§ Activity: Find all lines in the records that include the word "Bachelet", and copy them out.

Dataset records: Begin

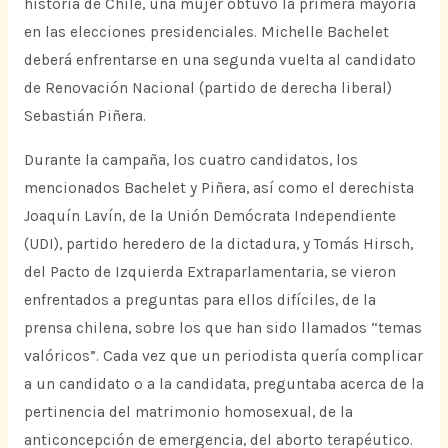
historia de Chile, una mujer obtuvo la primera mayoría
en las elecciones presidenciales. Michelle Bachelet
deberá enfrentarse en una segunda vuelta al candidato
de Renovación Nacional (partido de derecha liberal)
Sebastián Piñera.
Durante la campaña, los cuatro candidatos, los
mencionados Bachelet y Piñera, así como el derechista
Joaquín Lavín, de la Unión Demócrata Independiente
(UDI), partido heredero de la dictadura, y Tomás Hirsch,
del Pacto de Izquierda Extraparlamentaria, se vieron
enfrentados a preguntas para ellos difíciles, de la
prensa chilena, sobre los que han sido llamados “temas
valóricos”. Cada vez que un periodista quería complicar
a un candidato o a la candidata, preguntaba acerca de la
pertinencia del matrimonio homosexual, de la
anticoncepción de emergencia, del aborto terapéutico.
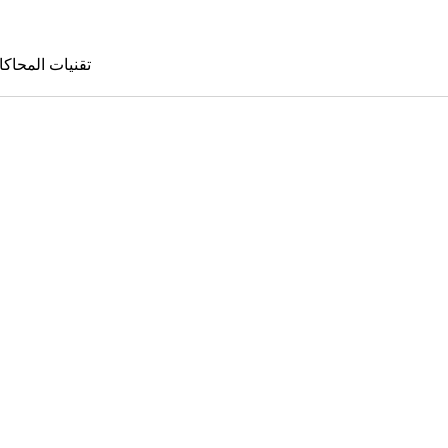
تقنيات المحاكا
تقنيات المحا
le Sims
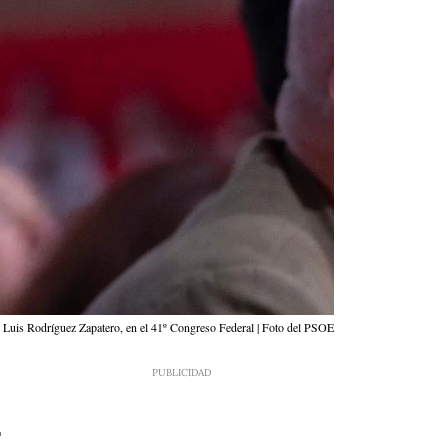
 Luis Rodríguez Zapatero, en el 41º Congreso Federal | Foto del PSOE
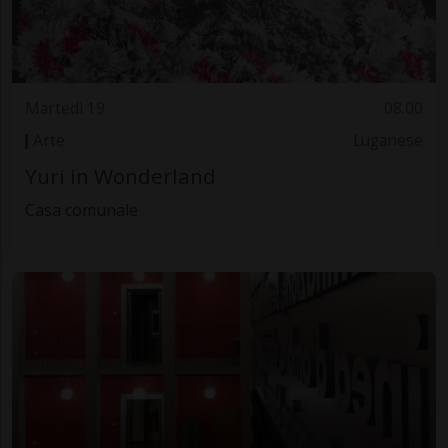
Martedì 19
08.00
Arte
Luganese
Yuri in Wonderland
Casa comunale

Dataset records: End

§ Solution to this problem:
en las elecciones presidenciales. Michelle Bachelet
mencionados Bachelet y Piñera, así como el derechista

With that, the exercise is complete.